The bad news keeps rolling in for Montana's deer populations.
Chronic wasting disease has now been detected in a mule deer buck shot by a hunter on Nov. 12 north of Chester. Chester is north of Fort Benton and west of Havre on the Hi-Line, about 30 miles south of the the Canadian border and the province of Alberta.
The deer was taken in Hunting District 401 in Liberty County, hundreds of miles farther north than earlier detections of the disease in Montana.
The test results mark the fifth incident of CWD discovered in Montana wild deer this fall. The other four deer came from south of Billings, likely spread north from animals in Wyoming where the disease is endemic. Until this year, CWD had not been found in Montana, though the disease exists in wild deer herds in Wyoming, North and South Dakota, Saskatchewan and Alberta.
In anticipation of the disease coming to Montana, FWP recently updated its CWD response plan, and FWP director Martha Williams assembled an incident command team to respond to the detection near Billings. FWP is in the process of putting together a team for the latest detection north of Chester.
An incident command team defines an initial response area around where an infected animal was harvested, and may recommend a special CWD hunt to collect enough samples to determine disease prevalence and distribution. The specifics of this hunt would be determined by the team.
FWP has organized a hunt to respond to the detections in south-central Montana. The hunt needs the approval of the Montana Fish and Wildlife Commission, which meets Thursday in Helena.
It has not yet been determined if a special CWD hunt will occur at the site of the latest detection north of Chester.

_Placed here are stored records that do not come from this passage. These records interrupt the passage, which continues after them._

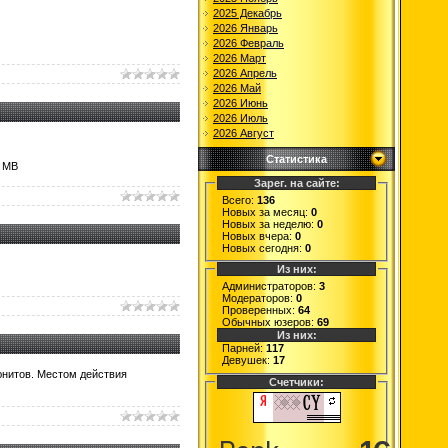
2025 Декабрь
2026 Январь
2026 Февраль
2026 Март
2026 Апрель
2026 Май
2026 Июнь
2026 Июль
2026 Август
Статистика
8 MB
Зарег. на сайте:
Всего:
136
Новых за месяц:
0
Новых за неделю:
0
Новых вчера:
0
Новых сегодня:
0
Из них:
Администраторов:
3
Модераторов:
0
Проверенных:
64
Обычных юзеров:
69
Из них:
Парней:
117
Девушек:
17
 юнитов. Местом действия
Счетчики: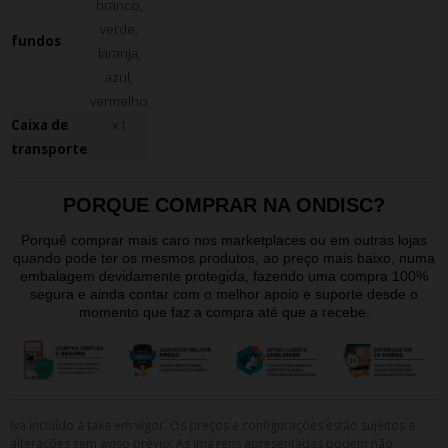
branco,
verde,
fundos
laranja,
azul,
vermelho
Caixa de
x1
transporte
PORQUE COMPRAR NA ONDISC?
Porquê comprar mais caro nos marketplaces ou em outras lojas
quando pode ter os mesmos produtos, ao preço mais baixo, numa
embalagem devidamente protegida, fazendo uma compra 100%
segura e ainda contar com o melhor apoio e suporte desde o
momento que faz a compra até que a recebe.
Iva incluído à taxa em vigor. Os preços e configurações estão sujeitos a
alterações sem aviso prévio. As imagens apresentadas podem não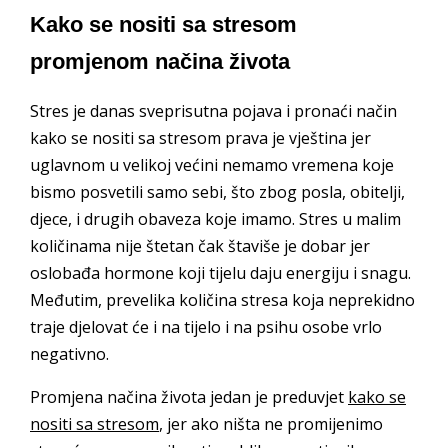
Kako se nositi sa stresom
promjenom načina života
Stres je danas sveprisutna pojava i pronaći način
kako se nositi sa stresom prava je vještina jer
uglavnom u velikoj većini nemamo vremena koje
bismo posvetili samo sebi, što zbog posla, obitelji,
djece, i drugih obaveza koje imamo. Stres u malim
količinama nije štetan čak štaviše je dobar jer
oslobađa hormone koji tijelu daju energiju i snagu.
Međutim, prevelika količina stresa koja neprekidno
traje djelovat će i na tijelo i na psihu osobe vrlo
negativno.
Promjena načina života jedan je preduvjet
kako se
nositi sa stresom
, jer ako ništa ne promijenimo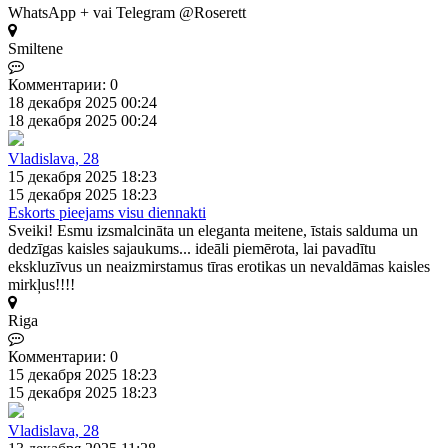
WhatsApp + vai Telegram @Roserett
Smiltene
Комментарии: 0
18 декабря 2025 00:24
18 декабря 2025 00:24
Vladislava, 28
15 декабря 2025 18:23
15 декабря 2025 18:23
Eskorts pieejams visu diennakti
Sveiki! Esmu izsmalcināta un eleganta meitene, īstais salduma un
dedzīgas kaisles sajaukums... ideāli piemērota, lai pavadītu
ekskluzīvus un neaizmirstamus tīras erotikas un nevaldāmas kaisles
mirkļus!!!!
Riga
Комментарии: 0
15 декабря 2025 18:23
15 декабря 2025 18:23
Vladislava, 28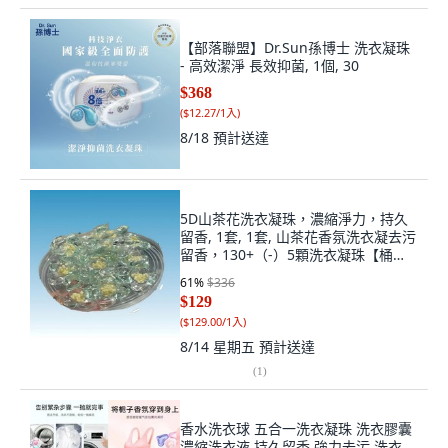
【部落聯盟】Dr.Sun孫博士 洗衣凝珠
- 高效潔淨 長效抑菌, 1個, 30
$368
(
$12.27/1入
)
8/18
預計送達
5D山茶花洗衣凝珠，濃縮淨力，持久
留香, 1套, 1套, 山茶花香氛洗衣凝去污
留香，130+（-）5顆洗衣凝珠【桶
装】
61
%
$336
$129
(
$129.00/1入
)
8/14 星期五
預計送達
(
1
)
香水洗衣球 五合一洗衣凝珠 洗衣膠囊
濃縮洗衣液 持久留香 強力去污 洗衣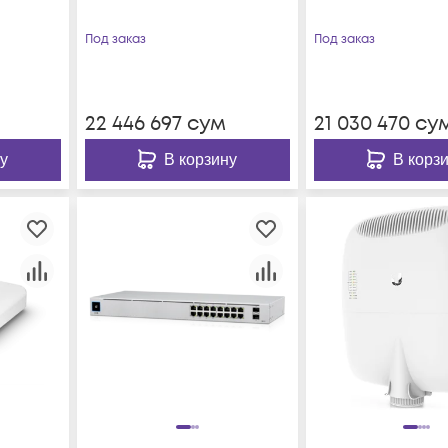
Под заказ
Под заказ
22 446 697
сум
21 030 470
су
у
В корзину
В корз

Currently, there is no general deer hunting season open near where the deer was harvested in HD 401.
CWD can only be effectively detected in samples from dead animals. CWD is a progressive, fatal disease affecting the central nervous system of mule deer, white-tailed deer, elk and moose. It is part of a group of diseases called Transmissible Spongiform Encephalopathies. TSEs are caused by infectious, mis-folded prion proteins, which cause normal prion proteins throughout a healthy animal’s body to mis-fold, resulting in organ damage and eventual death.
Though there is no evidence CWD is transmissible to humans, it is recommended never to ingest meat from animals that appear to be sick or are known to be CWD positive. The federal Centers for Disease Control and Prevention recommends hunters who have harvested a deer, elk or moose from a known CWD-infected area have the animal tested prior to consuming it. If hunters harvest an animal that appears to be sick, the best thing to do is contact FWP and have the animal inspected.
Some simple precautions should be taken when field dressing deer, elk or moose:
• Wear rubber gloves and eye protection when field dressing.
• Minimize the handling of brain and spinal tissues.
• Wash hands and instruments thoroughly after field dressing is completed.
• Avoid consuming brain, spinal cord, eyes, spleen, tonsils and lymph nodes of harvested animals. (Normal field dressing coupled with boning out of a carcass will essentially remove these parts.)